UN ENJEU CRUCIAL POUR LA SANTÉ ET LA DIGNITÉ

Au Gabon, l’accès à l’eau potable et à l’assainissement reste profondément inégal. Selon les dernières statistiques, de nombreux villages n’ont pas de réseau fiable d’eau potable ni d’installations sanitaires adéquates. Cette situation entraîne une augmentation des maladies hydriques évitables, limite l’accès à l’éducation et freine le développement économique des provinces.

Derrière les chiffres, il y a des vies et des droits bafoués. L’eau potable n’est pas un simple service  : elle est le socle de tous les autres droits. Sans eau propre, la santé se dégrade. Sans santé, l’éducation devient impossible. Sans éducation, les opportunités économiques se réduisent. Et sans emploi, la pauvreté s’installe et compromet la dignité individuelle et familiale.

L’indignité silencieuse

Au-delà des chiffres et des normes juridiques, l’absence d’eau potable met les familles face à un dilemme, celles-ci devant souvent choisir entre acheter de l’eau en bouteille ou subvenir à d’autres besoins essentiels comme la nourriture ou la scolarité. Cette réalité touche directement la dignité humaine et renforce les inégalités sociales.

La responsabilité juridique de l’Etat

Le Code civil impose à toute autorité de réparer le préjudice causé à autrui. L’absence de réseau d’eau potable et ses conséquences sur la santé, engage la responsabilité de l’État. Sur le plan international, la Charte africaine des droits de l’Homme et des Peuples consacre le droit à l’eau potable comme un droit implicite à la vie et à la dignité. La violation de ce droit peut théoriquement être porté devant ladite Cour.

Au niveau national, la Constitution affirme la protection des droits fondamentaux et la conscience des enjeux environnementaux. Pourtant, sur le terrain, l’accès à l’eau reste inégal selon les provinces et les villages. Les conséquences sont visibles : maladies hydriques, absentéisme scolaire, réduction des opportunités économiques et renforcement de la précarité.

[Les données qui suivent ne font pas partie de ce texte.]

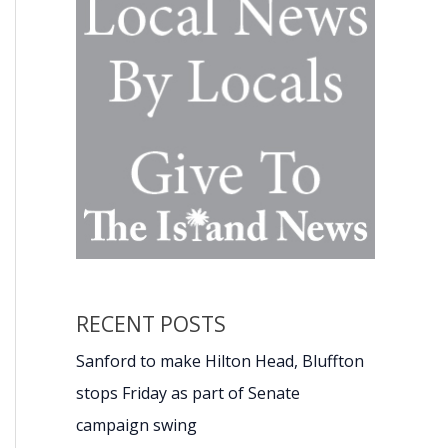
RECENT POSTS
Sanford to make Hilton Head, Bluffton
stops Friday as part of Senate
campaign swing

Un enjeu stratégique et national

Garantir l’accès à l’eau potable et à l’assainissement dans tous les villages du Gabon est un défi à la fois technique, politique et moral. Les infrastructures doivent être étendues et entretenues, les campagnes de sensibilisation sur l’hygiène doivent accompagner l’accès à l’eau, et le financement, public ou privé, doit viser la couverture universelle.

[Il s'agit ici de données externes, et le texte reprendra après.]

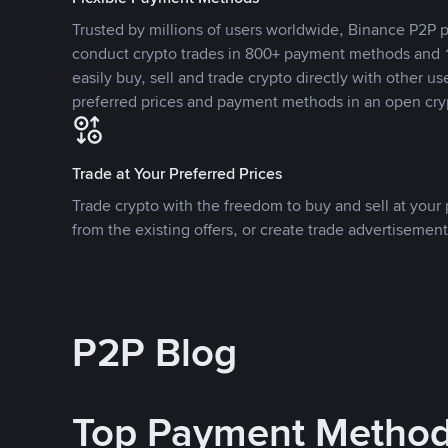
Trusted by millions of users worldwide, Binance P2P p
conduct crypto trades in 800+ payment methods and 1
easily buy, sell and trade crypto directly with other use
preferred prices and payment methods in an open cry
Trade at Your Preferred Prices
Trade crypto with the freedom to buy and sell at your p
from the existing offers, or create trade advertisement
P2P Blog
Top Payment Metho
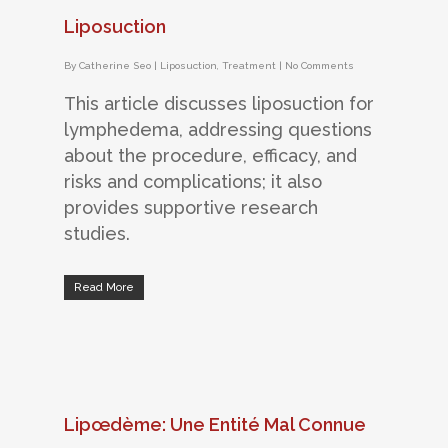
Liposuction
By
Catherine Seo
|
Liposuction
,
Treatment
|
No Comments
This article discusses liposuction for
lymphedema, addressing questions
about the procedure, efficacy, and
risks and complications; it also
provides supportive research
studies.
Read More
Lipœdème: Une Entité Mal Connue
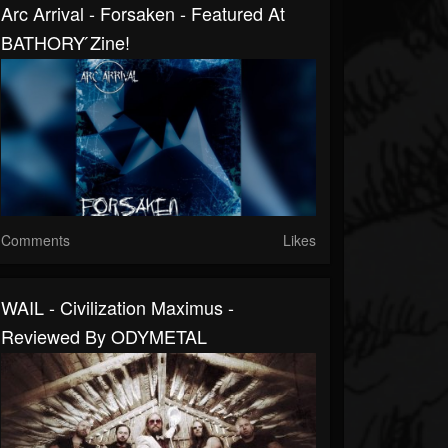
Arc Arrival - Forsaken - Featured At
BATHORY ́zine!
Comments
Likes
WAIL - Civilization Maximus -
Reviewed By ODYMETAL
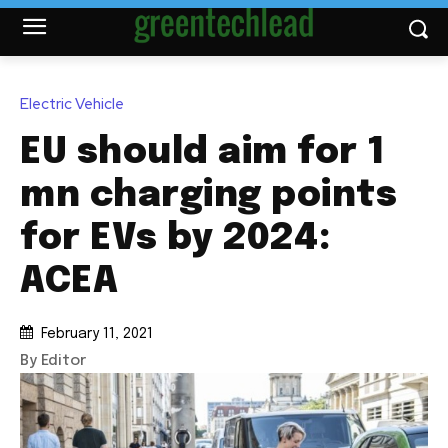
Electric Vehicle
EU should aim for 1
mn charging points
for EVs by 2024:
ACEA
February 11, 2021
By Editor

Vers l’avenir : une vision prospective

L’amélioration de l’accès à l’eau potable pourrait transformer profondément les villages gabonais. Moins de maladies, plus d’enfants à l’école, des familles libérées de la corvée quotidienne du transport de l’eau. L’eau deviendrait alors un levier de développement local et de justice sociale.

Si l’État et les acteurs privés se mobilisent, les villages pourraient devenir des pôles de développement durable. Les habitants pourraient participer pleinement à la vie économique, sociale et politique du pays, donnant corps aux principes constitutionnels d’égalité et de protection des droits fondamentaux.

L’accès à l’eau potable n’est pas un luxe : c’est un droit fondamental, et son accès universel constitue une priorité nationale incontournable pour la santé, l’éducation et le développement économique du Gabon.